The challenge is to design a tiny home apartment with single occupancy per module.

Each unit must be modular and uniform. The apartment will cater to multiple residents, so access must be convenient for all. The quality of space is as important as its function. Ambiance and aesthetics can transform a unit into a home.

The furniture design is important as it will occupy a considerable space in this tiny home. Creative solutions for modular furniture can be proposed to attain efficiency and comfort. Scope of customization allows the user freedom to adapt the home to suit their needs.

The aim here is to generate inventive solutions for the optimal utilization of small spaces. The building performance must be cost-effective as well as efficient. Privacy is to be balanced with social spaces that allow for basic interaction.

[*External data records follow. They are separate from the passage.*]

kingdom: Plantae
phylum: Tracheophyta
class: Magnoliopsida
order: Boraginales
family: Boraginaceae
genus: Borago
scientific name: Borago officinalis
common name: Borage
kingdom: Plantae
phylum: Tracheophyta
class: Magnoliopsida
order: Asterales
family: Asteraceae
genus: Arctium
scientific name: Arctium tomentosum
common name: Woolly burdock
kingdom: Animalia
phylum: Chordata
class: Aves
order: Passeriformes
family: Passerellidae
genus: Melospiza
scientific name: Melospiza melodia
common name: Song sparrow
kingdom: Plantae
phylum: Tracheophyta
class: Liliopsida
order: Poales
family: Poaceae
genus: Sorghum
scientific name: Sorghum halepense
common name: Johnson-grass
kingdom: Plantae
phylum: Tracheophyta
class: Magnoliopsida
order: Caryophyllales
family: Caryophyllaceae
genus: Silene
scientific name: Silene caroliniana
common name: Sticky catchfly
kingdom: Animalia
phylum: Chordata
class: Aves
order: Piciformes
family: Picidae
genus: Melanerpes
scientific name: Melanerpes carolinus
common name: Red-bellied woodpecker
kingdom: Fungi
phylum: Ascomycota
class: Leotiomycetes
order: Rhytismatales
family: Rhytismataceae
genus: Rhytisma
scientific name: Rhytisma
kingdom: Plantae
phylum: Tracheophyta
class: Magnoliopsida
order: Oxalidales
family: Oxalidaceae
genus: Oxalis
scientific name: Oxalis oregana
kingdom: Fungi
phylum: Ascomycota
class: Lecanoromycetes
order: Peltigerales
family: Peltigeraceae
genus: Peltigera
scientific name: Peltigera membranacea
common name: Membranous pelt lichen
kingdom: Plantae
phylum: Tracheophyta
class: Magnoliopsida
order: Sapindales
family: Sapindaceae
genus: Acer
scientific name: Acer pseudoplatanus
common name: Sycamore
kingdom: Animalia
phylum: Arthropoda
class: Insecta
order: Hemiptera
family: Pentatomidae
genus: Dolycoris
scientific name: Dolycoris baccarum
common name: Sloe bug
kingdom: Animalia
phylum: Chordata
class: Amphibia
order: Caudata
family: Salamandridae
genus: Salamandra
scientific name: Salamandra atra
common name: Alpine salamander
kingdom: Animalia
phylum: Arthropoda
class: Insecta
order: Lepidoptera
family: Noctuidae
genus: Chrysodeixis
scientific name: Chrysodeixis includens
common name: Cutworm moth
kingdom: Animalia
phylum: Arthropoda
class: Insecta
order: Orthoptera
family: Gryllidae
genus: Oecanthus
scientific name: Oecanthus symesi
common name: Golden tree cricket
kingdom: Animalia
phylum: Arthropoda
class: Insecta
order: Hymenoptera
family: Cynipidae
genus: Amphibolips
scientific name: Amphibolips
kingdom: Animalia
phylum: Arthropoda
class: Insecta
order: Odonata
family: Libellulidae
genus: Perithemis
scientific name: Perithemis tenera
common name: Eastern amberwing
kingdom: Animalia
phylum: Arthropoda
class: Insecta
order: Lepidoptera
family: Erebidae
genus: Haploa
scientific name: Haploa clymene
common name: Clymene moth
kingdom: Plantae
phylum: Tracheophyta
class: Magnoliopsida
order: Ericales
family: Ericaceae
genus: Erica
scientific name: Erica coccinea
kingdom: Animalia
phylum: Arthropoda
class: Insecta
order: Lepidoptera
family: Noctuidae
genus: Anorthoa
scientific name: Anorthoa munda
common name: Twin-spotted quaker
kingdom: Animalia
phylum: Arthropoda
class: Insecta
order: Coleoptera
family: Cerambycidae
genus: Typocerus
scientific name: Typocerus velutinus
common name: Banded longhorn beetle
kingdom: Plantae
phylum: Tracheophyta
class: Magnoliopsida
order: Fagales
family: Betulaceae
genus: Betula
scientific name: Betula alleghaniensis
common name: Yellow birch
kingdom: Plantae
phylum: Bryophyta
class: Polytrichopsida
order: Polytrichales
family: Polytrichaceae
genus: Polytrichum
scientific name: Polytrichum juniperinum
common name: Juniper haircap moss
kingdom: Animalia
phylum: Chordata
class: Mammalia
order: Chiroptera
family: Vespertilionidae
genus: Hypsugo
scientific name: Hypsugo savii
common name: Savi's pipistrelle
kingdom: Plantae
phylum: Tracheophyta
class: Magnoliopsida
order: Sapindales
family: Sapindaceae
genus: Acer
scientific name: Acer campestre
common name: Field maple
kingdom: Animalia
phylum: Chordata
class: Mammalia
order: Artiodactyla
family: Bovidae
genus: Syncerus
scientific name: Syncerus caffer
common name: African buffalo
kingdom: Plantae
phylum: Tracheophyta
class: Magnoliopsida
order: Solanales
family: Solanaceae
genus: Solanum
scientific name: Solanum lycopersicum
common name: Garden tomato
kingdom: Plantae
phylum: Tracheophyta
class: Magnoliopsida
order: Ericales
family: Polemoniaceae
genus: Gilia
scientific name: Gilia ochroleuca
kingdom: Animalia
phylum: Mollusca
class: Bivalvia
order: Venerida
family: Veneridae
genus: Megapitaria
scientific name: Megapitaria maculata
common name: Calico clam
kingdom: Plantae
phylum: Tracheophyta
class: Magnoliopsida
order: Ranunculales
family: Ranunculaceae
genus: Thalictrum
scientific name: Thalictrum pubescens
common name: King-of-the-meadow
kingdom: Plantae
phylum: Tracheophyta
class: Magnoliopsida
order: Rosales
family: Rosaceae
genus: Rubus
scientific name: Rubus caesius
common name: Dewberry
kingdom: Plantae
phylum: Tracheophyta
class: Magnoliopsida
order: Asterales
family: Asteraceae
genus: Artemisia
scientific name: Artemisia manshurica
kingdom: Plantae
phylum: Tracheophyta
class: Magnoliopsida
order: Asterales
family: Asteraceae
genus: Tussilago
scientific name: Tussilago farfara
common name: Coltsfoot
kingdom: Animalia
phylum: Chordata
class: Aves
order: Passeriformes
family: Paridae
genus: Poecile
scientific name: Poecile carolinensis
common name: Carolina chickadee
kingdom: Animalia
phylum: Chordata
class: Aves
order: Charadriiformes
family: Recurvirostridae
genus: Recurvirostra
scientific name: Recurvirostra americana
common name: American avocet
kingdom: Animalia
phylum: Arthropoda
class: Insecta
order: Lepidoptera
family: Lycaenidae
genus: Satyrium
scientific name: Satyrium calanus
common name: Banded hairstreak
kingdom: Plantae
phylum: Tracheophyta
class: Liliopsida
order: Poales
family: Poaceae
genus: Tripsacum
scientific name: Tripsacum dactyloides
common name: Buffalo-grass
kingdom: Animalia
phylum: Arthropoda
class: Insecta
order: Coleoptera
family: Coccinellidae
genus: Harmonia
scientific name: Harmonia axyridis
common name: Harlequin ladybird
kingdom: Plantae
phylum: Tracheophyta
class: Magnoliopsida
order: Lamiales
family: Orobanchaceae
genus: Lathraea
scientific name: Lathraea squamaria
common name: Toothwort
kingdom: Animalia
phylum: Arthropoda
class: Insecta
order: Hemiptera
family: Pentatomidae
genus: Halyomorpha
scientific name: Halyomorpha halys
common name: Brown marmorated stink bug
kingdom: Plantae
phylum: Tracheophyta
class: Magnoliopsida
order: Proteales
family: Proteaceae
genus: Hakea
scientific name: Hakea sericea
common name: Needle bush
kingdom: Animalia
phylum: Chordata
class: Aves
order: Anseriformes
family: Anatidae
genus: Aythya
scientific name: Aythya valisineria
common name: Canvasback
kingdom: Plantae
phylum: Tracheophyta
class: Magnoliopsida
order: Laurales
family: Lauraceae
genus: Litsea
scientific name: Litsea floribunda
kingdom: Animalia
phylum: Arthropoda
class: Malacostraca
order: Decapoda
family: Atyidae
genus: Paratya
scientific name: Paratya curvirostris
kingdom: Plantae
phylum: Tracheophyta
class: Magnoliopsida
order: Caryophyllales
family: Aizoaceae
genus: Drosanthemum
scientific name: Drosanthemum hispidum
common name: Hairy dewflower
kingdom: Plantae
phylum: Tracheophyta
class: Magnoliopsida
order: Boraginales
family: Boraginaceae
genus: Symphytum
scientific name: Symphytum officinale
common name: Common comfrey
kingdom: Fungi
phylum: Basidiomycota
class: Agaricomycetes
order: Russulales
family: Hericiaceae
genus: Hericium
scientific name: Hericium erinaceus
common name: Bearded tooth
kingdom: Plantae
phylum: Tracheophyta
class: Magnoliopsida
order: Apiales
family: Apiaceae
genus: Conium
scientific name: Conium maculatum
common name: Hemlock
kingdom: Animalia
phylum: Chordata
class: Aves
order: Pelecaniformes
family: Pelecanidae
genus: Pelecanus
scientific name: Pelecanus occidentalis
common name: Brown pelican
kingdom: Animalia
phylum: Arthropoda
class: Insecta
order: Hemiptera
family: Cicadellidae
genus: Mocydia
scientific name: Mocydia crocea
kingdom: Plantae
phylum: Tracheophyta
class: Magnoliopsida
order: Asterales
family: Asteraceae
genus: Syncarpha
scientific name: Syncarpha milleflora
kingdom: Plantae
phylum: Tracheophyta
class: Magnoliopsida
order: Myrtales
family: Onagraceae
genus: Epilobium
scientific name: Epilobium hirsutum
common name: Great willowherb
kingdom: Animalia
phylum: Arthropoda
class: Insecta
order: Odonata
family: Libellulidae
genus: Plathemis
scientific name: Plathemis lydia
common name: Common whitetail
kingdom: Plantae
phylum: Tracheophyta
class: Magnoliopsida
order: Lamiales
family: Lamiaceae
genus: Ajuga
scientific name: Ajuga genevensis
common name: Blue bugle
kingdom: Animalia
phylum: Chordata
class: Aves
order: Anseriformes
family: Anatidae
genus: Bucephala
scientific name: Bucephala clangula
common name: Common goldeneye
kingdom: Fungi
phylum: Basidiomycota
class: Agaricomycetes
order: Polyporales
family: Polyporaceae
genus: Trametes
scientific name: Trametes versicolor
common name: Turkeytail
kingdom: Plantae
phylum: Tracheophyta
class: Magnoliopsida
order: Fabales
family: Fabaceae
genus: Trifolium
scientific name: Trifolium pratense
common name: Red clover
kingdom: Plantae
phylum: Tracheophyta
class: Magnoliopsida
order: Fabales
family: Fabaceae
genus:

Layout - the unit size is small and optimal space utilization must be done to fit all essential amenities into a single unit.

Multi-functional - due to the constraints, the spaces must be able to adapt to the user’s needs.

Interior - the furniture must be modular for efficiency and agility (if needed). Lighting, material palette, ventilation and other systems used for generating comfort.

Economic - the units must be built with minimal resources to achieve maximum output, without compromising on functionality. The unit must be built in an affordable manner.

Context - the design must respond to the (existing) site conditions. The wider socio-cultural, economic, and environmental settings are to be considered in the design approach.


Taiwan, much like most other Asian countries, is known for its population density, leading to an inevitable hike in both availability and cost of living spaces. The affordable housing challenge has doubled in the last decade. Even with the increase in household income, owning a house in Taiwan is impossible for most people, over a lifetime.

The site for this project is located in Changhua County. It is the most populous country in Taiwan with a population density of 1200/sqm. Factories and the service industry are gaining traction which contributes to the influx of population to the city for employment.

The site is at an intersection in a dense area of Changhua city. It is surrounded by eateries and markets at walking distance making it a suitable location for this typology.

Site area – 388 sqm
FAR - 0.5
Ground coverage - 50%
Height restrictions - 12m
Setbacks (as per CAD plan)
Coordinates - 24°04'03.0"N 120°31'33.2"E


The apartment will accommodate 12 units (300sqft approx. per unit) over 2 floors (G+2). The tiny home must consist of one toilet, a living and sleeping space, and a kitchenette. All units must be of uniform dimensions. 11-15% must be used per floor area for circulation.

Some open spaces must be carved out for greenery. Common amenities like the staircase must be accessible to all units.